Stabilitas Politik dan Dukungan terhadap Pemerintahan Prabowo Subianto
Stabilitas politik menjadi faktor krusial dalam menentukan masa depan ekonomi suatu negara. Direktur Eksekutif Indikator Politik Indonesia, Burhanuddin Muhtadi, menyatakan pemerintahan Prabowo Subianto mendapatkan tingkat kepuasan publik yang tinggi. Berbagai lembaga survei menunjukkan angka kepuasan publik di atas 79%.
Burhanuddin juga mencatat dukungan kuat terhadap pemerintahan Prabowo dari sisi ekonomi, termasuk apresiasi dari Presiden Joko Widodo.
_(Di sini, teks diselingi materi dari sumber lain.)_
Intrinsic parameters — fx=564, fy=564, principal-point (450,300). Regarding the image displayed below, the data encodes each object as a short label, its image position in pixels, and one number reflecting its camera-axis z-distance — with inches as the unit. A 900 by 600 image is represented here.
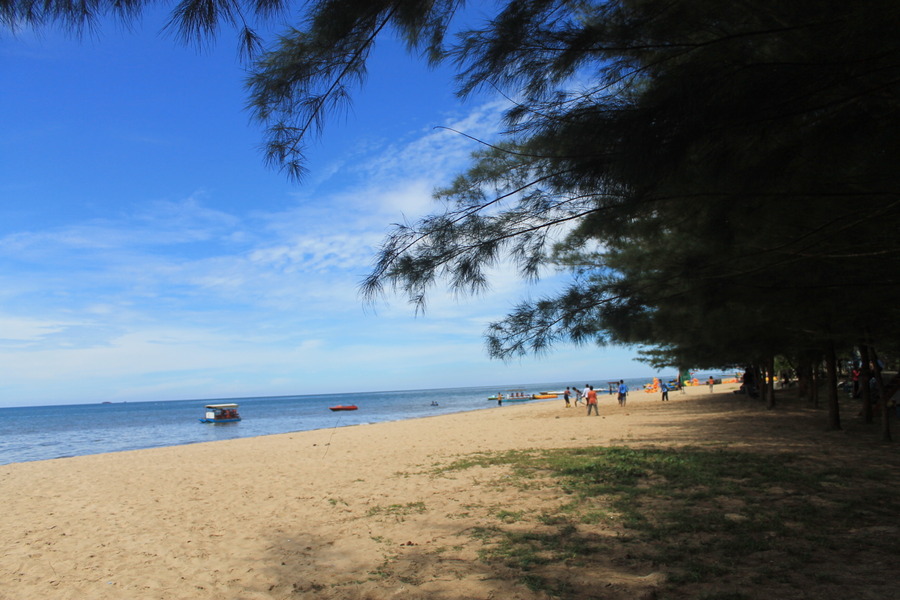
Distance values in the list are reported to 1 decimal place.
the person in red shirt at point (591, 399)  887.1
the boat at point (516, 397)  2452.6
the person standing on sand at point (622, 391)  1043.9
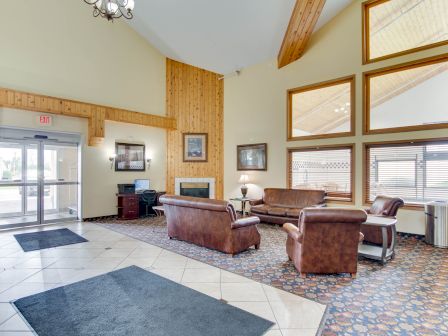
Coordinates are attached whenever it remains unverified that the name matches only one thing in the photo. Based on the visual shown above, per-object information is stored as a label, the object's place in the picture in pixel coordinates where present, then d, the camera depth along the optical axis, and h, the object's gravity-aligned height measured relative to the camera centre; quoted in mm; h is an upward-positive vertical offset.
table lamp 7666 -411
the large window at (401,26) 5219 +3146
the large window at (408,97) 5164 +1585
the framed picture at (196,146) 8906 +750
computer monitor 8004 -589
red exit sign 6332 +1163
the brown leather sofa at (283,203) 6332 -962
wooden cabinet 7469 -1160
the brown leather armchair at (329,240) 3238 -943
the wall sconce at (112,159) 7620 +232
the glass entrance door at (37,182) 6160 -410
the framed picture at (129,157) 7816 +317
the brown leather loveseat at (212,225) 4145 -1001
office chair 7672 -1021
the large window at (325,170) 6328 -38
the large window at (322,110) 6297 +1562
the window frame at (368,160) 5309 +205
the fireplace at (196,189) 8867 -758
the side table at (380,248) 3826 -1277
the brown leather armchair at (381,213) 4624 -838
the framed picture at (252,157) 7708 +346
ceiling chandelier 3651 +2353
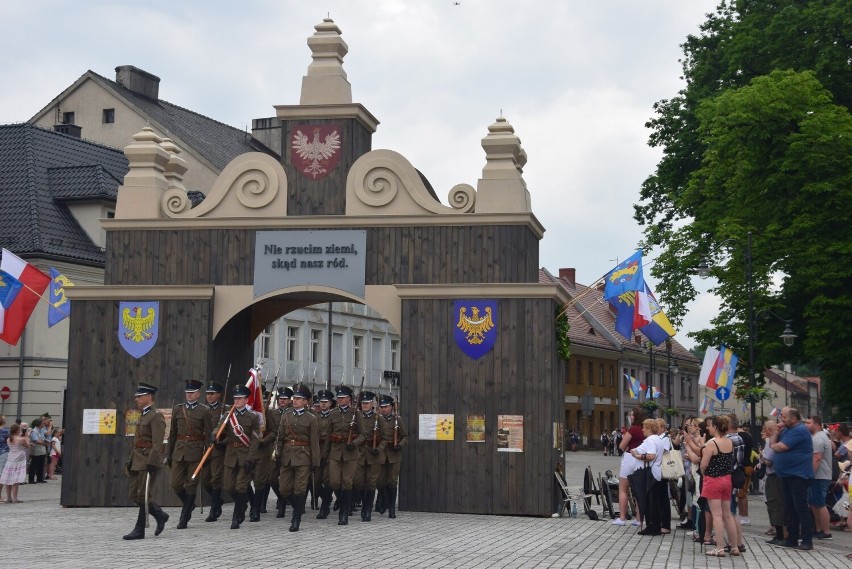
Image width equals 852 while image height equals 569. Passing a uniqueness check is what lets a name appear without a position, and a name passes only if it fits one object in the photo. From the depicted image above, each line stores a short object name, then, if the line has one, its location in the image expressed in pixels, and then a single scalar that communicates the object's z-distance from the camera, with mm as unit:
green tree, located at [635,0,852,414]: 30672
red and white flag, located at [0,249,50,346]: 25156
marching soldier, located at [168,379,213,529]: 16703
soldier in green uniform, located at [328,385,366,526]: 17703
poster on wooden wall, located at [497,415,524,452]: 19141
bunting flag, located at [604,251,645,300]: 21750
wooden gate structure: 19297
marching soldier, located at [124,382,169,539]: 15352
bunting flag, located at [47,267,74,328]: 26656
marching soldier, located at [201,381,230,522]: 17172
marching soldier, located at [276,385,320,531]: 16750
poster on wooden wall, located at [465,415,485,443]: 19281
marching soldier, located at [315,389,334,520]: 17953
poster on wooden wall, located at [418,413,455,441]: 19375
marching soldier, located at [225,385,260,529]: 16844
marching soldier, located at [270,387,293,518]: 18152
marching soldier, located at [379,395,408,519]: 18641
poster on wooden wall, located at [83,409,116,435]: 20375
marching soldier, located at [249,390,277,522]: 17328
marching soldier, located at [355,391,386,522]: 18438
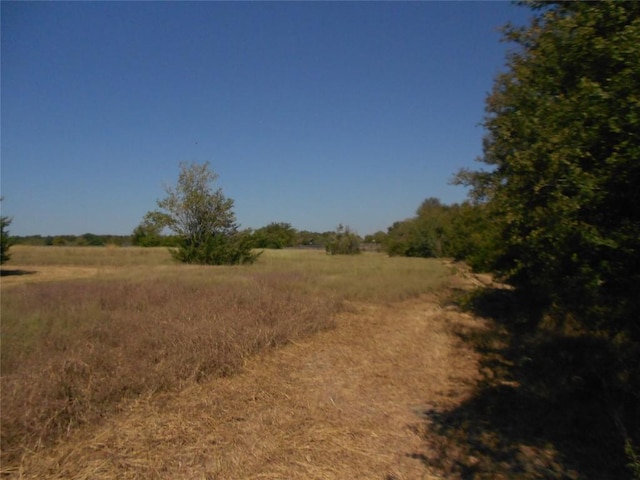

Ia menyoroti dukungan parlemen terhadap pemerintahan Prabowo yang mencapai lebih dari 80%, angka yang belum pernah dicapai oleh presiden sebelumnya di tahun pertama pemerintahannya.
Keberhasilan Indonesia bergabung dengan BRICS (Brazil, Russia, India, China, and South Africa) juga dinilai sebagai langkah strategis pemerintahan Prabowo dalam diversifikasi pasar ekspor Indonesia.
Kesimpulannya, SMBC Indonesia Economic Outlook 2025 memberikan gambaran komprehensif tentang peluang dan tantangan ekonomi-politik Indonesia menuju tahun 2025. Meskipun ketidakpastian global masih membayangi, Indonesia memiliki potensi pertumbuhan ekonomi yang kuat, didukung oleh stabilitas politik dan berbagai peluang investasi. Sinergi antara sektor publik dan swasta menjadi kunci untuk merealisasikan target pertumbuhan ekonomi dan mewujudkan Indonesia yang lebih maju dan sejahtera.